Atividades →
1 – Copie do texto sobre a resposta a Clóvis Rossi a passagem que começa em "BRASÍLIA - Meu" e segue até "busca da verdade.".
2 – Prossiga o texto sobre a resposta a Clóvis Rossi, escrevendo o que vem depois da última frase apresentada.

Trecho do texto →
• • • • • • •

BRASÍLIA - Meu vizinho de cima, Clóvis Rossi, escreve hoje artigo crítico sobre considerações que fiz ontem neste espaço, a partir de entrevista de Mário Henrique Simonsen. Discordo.
Discordo, mas sinto-me obrigado a ponderar. É uma argumentação brilhante e honesta -honesta porque ele é um jornalista independente, sempre mantendo distância profissional de grupos políticos e empresariais. Por conhecê-lo há muito anos, sei que seu único lobby é o leitor, seu único contrato é a busca da verdade.
Ele, porém, está certo na constatação, mas equivocado na conclusão. De fato, a inflação alta não interessa ao empresariado -e os números que ele apresenta são ilustrativos. Não há dúvida de que crescimento econômico sólido ocorre apenas com estabilidade do valor do dinheiro.

• • • • • • •

Dados fornecidos →
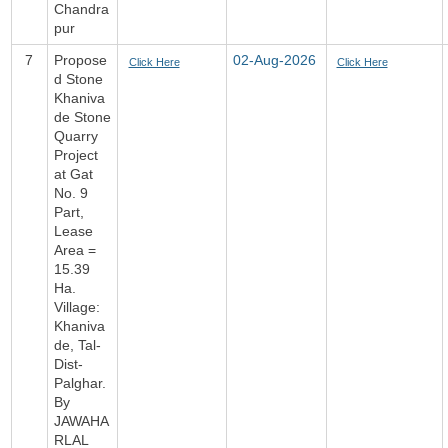
Chandra
pur
7
Propose
02-Aug-2026
Click Here
Click Here
d Stone
Khaniva
de Stone
Quarry
Project
at Gat
No. 9
Part,
Lease
Area =
15.39
Ha.
Village:
Khaniva
de, Tal-
Dist-
Palghar.
By
JAWAHA
RLAL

• • • • • • •

Respostas das atividades →
1 –
BRASÍLIA - Meu vizinho de cima, Clóvis Rossi, escreve hoje artigo crítico sobre considerações que fiz ontem neste espaço, a partir de entrevista de Mário Henrique Simonsen. Discordo.
Discordo, mas sinto-me obrigado a ponderar. É uma argumentação brilhante e honesta -honesta porque ele é um jornalista independente, sempre mantendo distância profissional de grupos políticos e empresariais. Por conhecê-lo há muito anos, sei que seu único lobby é o leitor, seu único contrato é a busca da verdade.

2 –
O problema é que, no geral, a busca do lucro fácil e de curto prazo produz obtusidade no empresariado -ou seja, querem faturar o que mais puderem no menor tempo possível. E, na sua obtusidade, acabam conspirando contra seus interesses de longo prazo.
Daí o perigo da campanha contra os juros, movida por poderosos lobbies dentro e fora do Congresso -baixa-se a taxa, obtém-se agora algum alívio, mas, em pouco tempo, paga-se a conta. Os juros são apenas um detalhe.
Qualquer indivíduo com um mínimo de informação sabe que a melhoria do ensino básico é, hoje, com a revolução tecnológica, fator decisivo de prosperidade econômica. Explica-se, aí, em parte, o desempenho de países como a Coréia do Sul, Alemanha, Japão, Taiwan.
Existem boas iniciativas empresariais no apoio ao ensino básico -inclusive bancadas pela Fiesp. É, porém, uma migalha do que seria necessário.
A essência da questão é: não conseguimos nos libertar de nossa herança escravagista, e as elites se comportam, muitas vezes, como colonizadores estrangeiros, tamanho seu descompromisso com a cidadania.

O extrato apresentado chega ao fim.